Check each line of the listing below for the string "source", and copy the ones that have it.

----

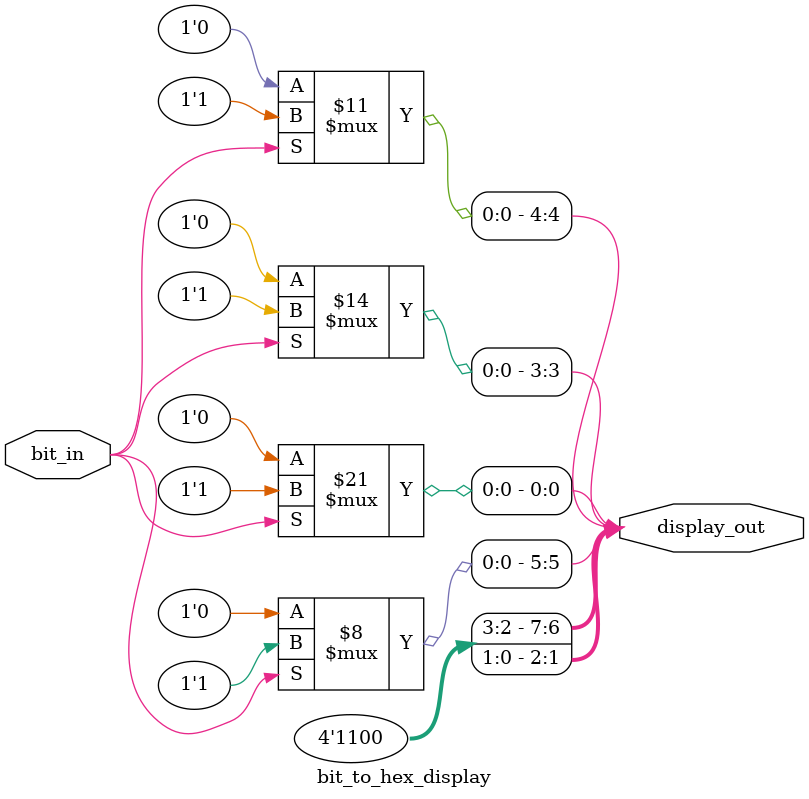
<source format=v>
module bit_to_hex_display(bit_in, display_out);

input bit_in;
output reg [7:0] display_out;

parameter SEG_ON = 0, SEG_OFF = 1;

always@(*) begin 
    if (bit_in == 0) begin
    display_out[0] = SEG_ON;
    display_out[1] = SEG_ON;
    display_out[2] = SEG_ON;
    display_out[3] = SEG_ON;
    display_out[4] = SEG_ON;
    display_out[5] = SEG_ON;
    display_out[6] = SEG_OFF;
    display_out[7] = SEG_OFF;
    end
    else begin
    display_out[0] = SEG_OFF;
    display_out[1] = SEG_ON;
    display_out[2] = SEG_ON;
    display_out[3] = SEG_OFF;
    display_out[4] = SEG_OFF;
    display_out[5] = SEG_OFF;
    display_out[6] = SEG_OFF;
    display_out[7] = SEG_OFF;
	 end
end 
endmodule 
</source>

----

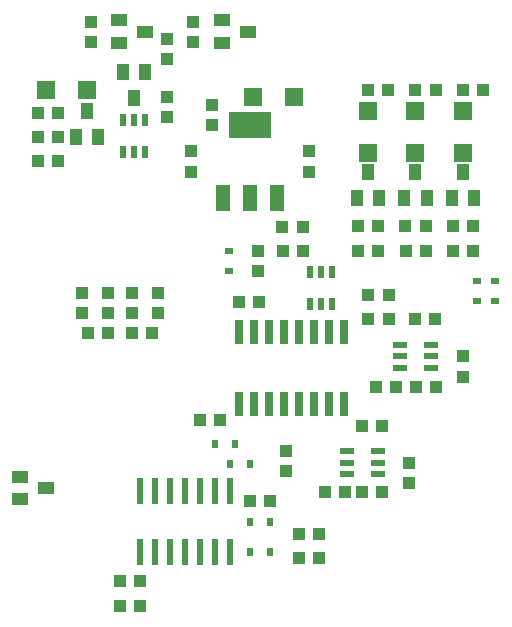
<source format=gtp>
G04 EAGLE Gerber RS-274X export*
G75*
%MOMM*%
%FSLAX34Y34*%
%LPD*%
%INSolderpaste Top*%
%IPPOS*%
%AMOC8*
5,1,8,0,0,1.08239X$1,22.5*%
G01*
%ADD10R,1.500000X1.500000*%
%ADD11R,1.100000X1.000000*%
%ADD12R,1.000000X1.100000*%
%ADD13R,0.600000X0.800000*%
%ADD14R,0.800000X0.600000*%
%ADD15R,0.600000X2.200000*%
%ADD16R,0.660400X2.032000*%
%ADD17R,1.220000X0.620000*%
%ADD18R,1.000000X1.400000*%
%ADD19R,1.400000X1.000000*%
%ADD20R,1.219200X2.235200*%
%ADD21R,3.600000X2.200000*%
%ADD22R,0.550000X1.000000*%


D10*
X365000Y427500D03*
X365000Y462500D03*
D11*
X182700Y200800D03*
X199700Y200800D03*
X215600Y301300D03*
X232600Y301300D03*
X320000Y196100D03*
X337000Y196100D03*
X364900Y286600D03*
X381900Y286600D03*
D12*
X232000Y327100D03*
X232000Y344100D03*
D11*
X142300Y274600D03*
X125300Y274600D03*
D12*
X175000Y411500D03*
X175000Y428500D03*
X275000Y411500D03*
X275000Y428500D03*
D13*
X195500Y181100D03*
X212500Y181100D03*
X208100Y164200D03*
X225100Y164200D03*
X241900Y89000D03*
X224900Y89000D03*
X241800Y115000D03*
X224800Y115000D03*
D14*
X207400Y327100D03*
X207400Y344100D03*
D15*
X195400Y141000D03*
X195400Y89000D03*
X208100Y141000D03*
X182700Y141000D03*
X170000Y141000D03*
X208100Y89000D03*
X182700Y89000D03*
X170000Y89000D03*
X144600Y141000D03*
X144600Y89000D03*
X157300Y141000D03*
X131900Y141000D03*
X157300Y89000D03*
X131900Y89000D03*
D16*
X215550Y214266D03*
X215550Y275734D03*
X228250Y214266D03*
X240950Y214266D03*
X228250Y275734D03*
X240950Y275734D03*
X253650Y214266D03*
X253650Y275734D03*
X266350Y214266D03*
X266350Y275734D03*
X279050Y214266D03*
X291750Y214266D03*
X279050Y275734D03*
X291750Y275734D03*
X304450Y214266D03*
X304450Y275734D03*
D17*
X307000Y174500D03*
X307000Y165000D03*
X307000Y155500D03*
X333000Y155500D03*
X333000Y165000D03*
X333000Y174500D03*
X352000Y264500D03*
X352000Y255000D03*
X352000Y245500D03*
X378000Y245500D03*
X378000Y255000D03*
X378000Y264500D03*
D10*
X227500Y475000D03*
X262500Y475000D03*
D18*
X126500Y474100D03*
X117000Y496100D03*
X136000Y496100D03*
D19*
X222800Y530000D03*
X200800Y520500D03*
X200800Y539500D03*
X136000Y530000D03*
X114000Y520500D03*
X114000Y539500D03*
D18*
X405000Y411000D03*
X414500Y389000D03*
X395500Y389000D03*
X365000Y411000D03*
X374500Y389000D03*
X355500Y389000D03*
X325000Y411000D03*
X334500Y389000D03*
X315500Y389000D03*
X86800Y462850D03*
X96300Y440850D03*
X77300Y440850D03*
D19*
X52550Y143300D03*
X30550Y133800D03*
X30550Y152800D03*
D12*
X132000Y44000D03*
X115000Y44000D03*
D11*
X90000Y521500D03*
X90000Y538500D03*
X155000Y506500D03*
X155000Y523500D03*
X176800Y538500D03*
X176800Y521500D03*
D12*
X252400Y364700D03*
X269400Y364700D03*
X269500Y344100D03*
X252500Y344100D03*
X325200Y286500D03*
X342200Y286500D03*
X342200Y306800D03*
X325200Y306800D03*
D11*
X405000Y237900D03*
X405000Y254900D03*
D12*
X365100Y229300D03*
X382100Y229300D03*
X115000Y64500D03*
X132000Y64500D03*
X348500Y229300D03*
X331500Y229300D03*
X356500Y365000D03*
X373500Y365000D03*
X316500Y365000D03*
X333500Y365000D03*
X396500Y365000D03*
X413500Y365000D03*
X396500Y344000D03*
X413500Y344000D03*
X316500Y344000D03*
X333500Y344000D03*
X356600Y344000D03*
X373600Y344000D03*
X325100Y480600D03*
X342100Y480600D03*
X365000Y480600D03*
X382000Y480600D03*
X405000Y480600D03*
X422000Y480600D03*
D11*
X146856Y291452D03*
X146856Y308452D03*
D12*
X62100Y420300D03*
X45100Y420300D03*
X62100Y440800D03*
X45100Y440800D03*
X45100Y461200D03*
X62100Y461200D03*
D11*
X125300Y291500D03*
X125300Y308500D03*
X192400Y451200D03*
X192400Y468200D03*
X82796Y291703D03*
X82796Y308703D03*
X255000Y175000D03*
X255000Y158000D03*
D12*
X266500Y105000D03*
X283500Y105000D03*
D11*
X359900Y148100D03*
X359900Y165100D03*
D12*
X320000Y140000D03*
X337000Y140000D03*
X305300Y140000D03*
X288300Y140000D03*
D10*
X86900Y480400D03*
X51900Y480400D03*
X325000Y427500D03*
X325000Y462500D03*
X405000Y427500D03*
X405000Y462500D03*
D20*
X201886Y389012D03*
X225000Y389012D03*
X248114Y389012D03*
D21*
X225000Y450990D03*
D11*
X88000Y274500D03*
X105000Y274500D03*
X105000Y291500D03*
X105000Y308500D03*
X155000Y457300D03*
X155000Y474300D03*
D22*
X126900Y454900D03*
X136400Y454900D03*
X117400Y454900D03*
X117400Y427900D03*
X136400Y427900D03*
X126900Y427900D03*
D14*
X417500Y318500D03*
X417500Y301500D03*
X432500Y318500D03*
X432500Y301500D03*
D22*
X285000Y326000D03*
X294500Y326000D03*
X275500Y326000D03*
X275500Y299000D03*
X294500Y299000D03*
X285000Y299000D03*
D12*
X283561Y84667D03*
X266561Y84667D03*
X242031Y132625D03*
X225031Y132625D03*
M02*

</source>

----

▶ _Exercise answer_
<source format=v>
</source>
<source format=gtp>
</source>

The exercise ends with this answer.